Normnahe Blutdruckwerte senken Mortalität stärker als strikte Diabeteskontrolle
Bei der Blutdruckeinstellung ist noch Luft nach oben: Obwohl Deutschland im internationalen Vergleich einen Spitzenplatz einnimmt, erreicht nur etwa die Hälfte der Patienten mit Hypertonie den empfohlenen Zielbereich. Darauf hat Professor Dr. Tom Lindner, Universitätsklinikum Leipzig hingewiesen. Daneben bemüht sich die hypertensiologische Forschung um weitere Klärung, etwa eine Differenzierung des Zielblutdrucks nach Glykämiestatus. „Der optimale Zielblutdruck ist bei Normoglykämie und Prädiabetes hinsichtlich kardiovaskulärer Mortalität und Gesamtmortalität nicht bekannt“, erklärte der Experte.
Zu diesem Thema liegt nun eine Analyse von über 40.000 Datensätzen aus dem NHANES-Programm vor.

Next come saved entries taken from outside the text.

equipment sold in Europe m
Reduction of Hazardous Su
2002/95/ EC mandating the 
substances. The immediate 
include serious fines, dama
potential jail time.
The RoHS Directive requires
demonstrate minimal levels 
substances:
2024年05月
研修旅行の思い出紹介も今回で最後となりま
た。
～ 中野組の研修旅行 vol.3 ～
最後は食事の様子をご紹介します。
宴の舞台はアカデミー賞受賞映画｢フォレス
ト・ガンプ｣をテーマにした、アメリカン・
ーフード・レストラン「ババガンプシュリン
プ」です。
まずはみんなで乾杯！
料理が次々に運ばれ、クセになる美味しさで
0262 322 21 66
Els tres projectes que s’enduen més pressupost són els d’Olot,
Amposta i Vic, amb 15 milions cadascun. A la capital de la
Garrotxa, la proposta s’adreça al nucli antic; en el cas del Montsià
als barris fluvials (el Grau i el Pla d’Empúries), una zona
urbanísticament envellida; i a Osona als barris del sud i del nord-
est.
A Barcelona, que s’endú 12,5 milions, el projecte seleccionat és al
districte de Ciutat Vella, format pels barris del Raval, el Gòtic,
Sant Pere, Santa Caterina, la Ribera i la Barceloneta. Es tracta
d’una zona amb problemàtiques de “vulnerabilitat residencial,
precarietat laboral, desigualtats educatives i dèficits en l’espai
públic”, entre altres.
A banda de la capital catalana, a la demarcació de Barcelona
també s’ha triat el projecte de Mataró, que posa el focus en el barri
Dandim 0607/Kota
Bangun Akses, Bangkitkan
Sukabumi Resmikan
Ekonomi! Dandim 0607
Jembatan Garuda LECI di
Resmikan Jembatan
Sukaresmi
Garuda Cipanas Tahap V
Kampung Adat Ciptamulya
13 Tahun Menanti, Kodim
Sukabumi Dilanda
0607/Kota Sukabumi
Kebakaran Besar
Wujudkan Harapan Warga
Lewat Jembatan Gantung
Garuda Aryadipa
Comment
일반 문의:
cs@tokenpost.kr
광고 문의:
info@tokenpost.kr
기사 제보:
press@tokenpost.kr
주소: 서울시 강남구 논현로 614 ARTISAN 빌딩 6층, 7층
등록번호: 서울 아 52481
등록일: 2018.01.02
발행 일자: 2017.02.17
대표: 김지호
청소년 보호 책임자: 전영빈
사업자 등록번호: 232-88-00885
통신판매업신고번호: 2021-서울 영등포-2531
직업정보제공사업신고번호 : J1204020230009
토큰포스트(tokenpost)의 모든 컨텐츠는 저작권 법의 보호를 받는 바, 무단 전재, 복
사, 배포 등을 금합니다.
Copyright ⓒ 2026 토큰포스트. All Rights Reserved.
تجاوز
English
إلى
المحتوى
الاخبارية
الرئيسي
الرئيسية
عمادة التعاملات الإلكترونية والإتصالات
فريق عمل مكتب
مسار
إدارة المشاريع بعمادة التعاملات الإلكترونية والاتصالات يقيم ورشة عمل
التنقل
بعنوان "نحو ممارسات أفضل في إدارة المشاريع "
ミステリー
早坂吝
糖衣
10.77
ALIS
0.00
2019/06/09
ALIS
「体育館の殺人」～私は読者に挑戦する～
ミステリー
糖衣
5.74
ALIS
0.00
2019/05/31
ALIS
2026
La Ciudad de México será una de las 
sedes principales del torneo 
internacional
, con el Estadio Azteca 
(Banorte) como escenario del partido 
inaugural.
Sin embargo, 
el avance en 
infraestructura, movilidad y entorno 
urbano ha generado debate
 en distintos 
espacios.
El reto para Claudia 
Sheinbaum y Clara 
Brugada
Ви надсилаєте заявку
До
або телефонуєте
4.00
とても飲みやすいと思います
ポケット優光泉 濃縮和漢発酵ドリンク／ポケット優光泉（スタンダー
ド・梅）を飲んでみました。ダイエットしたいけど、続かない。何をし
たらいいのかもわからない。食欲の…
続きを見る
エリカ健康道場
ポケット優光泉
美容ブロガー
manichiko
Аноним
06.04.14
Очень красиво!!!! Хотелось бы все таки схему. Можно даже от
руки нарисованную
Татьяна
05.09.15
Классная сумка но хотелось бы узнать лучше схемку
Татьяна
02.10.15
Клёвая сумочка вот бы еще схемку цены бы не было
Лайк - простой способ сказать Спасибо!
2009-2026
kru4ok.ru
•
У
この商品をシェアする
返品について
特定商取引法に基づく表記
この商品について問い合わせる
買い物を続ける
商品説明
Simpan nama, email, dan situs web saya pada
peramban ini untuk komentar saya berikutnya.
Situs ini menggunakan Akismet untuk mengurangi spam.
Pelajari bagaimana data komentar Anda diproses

Hier wurde die Blutdruckeinstellung mit der Diabeteskontrolle im Hinblick auf kardiovaskuläre Ereignisse verglichen. Ein Stück weit bestätigte diese neue Analyse bereits bekannte UKPDS-Ergebnisse: „Dabei zeigte sich, dass die Blutdruckeinstellung hinsichtlich kardiovaskulärer Ereignisse wichtiger ist als die Diabeteseinstellung“, brachte es der Experte auf den Punkt.
Bei der Analyse wurden in Abhängigkeit vom Glykämiestatus drei Gruppen unterschieden: Normoglykämie, Prädiabetes und Diabetes. Der Auswertung zufolge richteten sich die Überlebenskurven im Verlauf von 16 Jahren primär nach dem Blutdruckstatus. Demnach fanden sich bei allen Gruppen ohne Bluthochdruck bessere Überlebenswahrscheinlichkeiten im Vergleich zu jenen mit Hypertonie. Nur sekundär wirkte sich der Glykämiestatus aus – mit dem niedrigsten Risiko bei Normoglykämie und dem höchsten Risiko für Menschen mit Diabetes.
Laut Studienautoren wurde zudem mittels statistischer Modelle das Risiko für die kardiovaskuläre Mortalität ermittelt: Das niedrigste Risiko fand sich in der Gruppe mit Normoglykämie bei systolischen Blutdruckwerten (SBP) von 115–120 mmHg. Für Patienten mit Prädiabetes lag das Blutdruckoptimum zwischen 120 mmHG und 130 mmHG, für Menschen mit Diabetes zwischen 125 mmHG und 135 mmHg. „Letztlich entspricht dies dem Bereich, den wir als Therapieziel ausrufen“, so Prof. Lindner.
Weitere Differenzierungen zeigten, dass sich auch bei einem niedrigen systolischen Blutdruck unter 100 mmHg das Risiko erhöhte. Das Gleiche galt für hohe SBP-Werte über 150 mmHg. Wobei dieser Analyse zufolge insbesondere Menschen mit Prädiabetes ab einem systolischen Blutdruckwert von 150 mmHg ein Gefahrenpotenzial haben, resümierte Prof. Lindner. Möglicherweise müsse man bei diesem Patientenkollektiv genauer hinschauen, so sein Kommentar.